The former newspaperman also relies on humor to keep his spirits up and speak his truths as a cancer patient, posting jokes on his blog, CancerLite.com, and attending virtual “Lunch and Laughs” with other patients at Gilda’s Club.

“It has been my redemption in a secular sense,” he said. “It truly has. In the meantime, I’m wearing a mask to protect myself. And I am angry; I journal about it a lot. But if the folks yelling about liberty and freedom are to hear my voice at all, it’s going to be with humor. So I try to be as diplomatic as I can, to be firm yet funny — sometimes humor can wriggle its way through.”

Clutterbuck-Cook said she’s found comfort tapping into different patient communities.

“It’s been really helpful to be in touch with people dealing with chronic illness or disabilities,” she said. “It’s helpful to be connected to people who are out there doing activism right now, even following them on social media and hearing how they’re framing the situation. That modeling is really helpful.”

She also tries to look at what’s going well, as opposed to what’s gone south. Boston, for instance, has an indoor mask mandate, which makes her feel much safer.

“I’ve been thinking a lot this year about how much privilege I have,” she said. “I had paid sick leave; I have good insurance. I didn’t have to put off any surgeries or put off chemotherapy treatment. That’s not always available to everyone who gets a diagnosis like this.”

Hutch infectious disease doctors encourage those who are immunocompromised and immunosuppressed to keep being vigilant.

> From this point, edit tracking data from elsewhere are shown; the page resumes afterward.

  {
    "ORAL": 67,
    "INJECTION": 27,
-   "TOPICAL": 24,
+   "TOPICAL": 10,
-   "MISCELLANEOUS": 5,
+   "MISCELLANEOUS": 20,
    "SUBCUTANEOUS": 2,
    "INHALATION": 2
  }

“Continue to take precautions and limit your exposures,” Liu said. “Nothing will be 100%, but vaccines will help and Evusheld will help. Having everyone around you — your loved ones and especially your caregivers — get vaccinated is also really important.”

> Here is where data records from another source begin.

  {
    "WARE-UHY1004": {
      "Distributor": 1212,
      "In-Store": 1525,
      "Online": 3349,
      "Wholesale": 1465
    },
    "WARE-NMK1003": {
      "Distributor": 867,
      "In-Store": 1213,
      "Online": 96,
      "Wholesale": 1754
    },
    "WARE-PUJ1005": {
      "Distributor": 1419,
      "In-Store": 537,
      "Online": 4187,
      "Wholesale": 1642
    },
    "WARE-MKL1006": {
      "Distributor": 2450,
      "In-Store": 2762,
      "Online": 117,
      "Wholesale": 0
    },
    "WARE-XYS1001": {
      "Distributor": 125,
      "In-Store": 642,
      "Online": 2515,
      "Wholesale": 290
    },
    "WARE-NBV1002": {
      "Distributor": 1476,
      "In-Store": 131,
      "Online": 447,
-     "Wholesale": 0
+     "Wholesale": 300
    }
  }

Boonyaratanakornkit also stressed staying “super aware of your surroundings.”

“We have to mitigate COVID-19 from multiple fronts,” he said. “Masking, social distancing, vaccination — it may not be fully effective in this population, but it will be partially effective — and then the monoclonal antibodies, which hopefully will become more available over time.” (Indeed, the FDA just authorized use of bebtelovimab, another monoclonal antibody, as a treatment for vulnerable patients.)

Those practices, used in tandem, can “stack the deck,” he said, so patients can either dodge infection completely or mitigate it so it’s only mild.

Even if vaccine rates don’t rise, the combination of people who’ve caught COVID-19 over the last six months and those who’ve been vaccinated means a large majority of Americans have some protection to dramatically reduce the spread — and the risk of catching the disease — in the coming weeks.

In the meantime, cancer patients and other susceptible folks continue to move forward with caution and even find the occasional silver lining in their N95s — like the fact they’re not getting sick with the usual colds and flus. Indeed, CDC data shows a drop in flu rates.

“I will be wearing a mask forever,” tweeted @CancerFinalGirl, a brain cancer patient from Los Angeles. “I've really enjoyed NOT getting sick from external diseases the last few years.”

The COVIDMAB study is being funded by the National Marrow Donor Program, GSK, and Vir Biotechnology.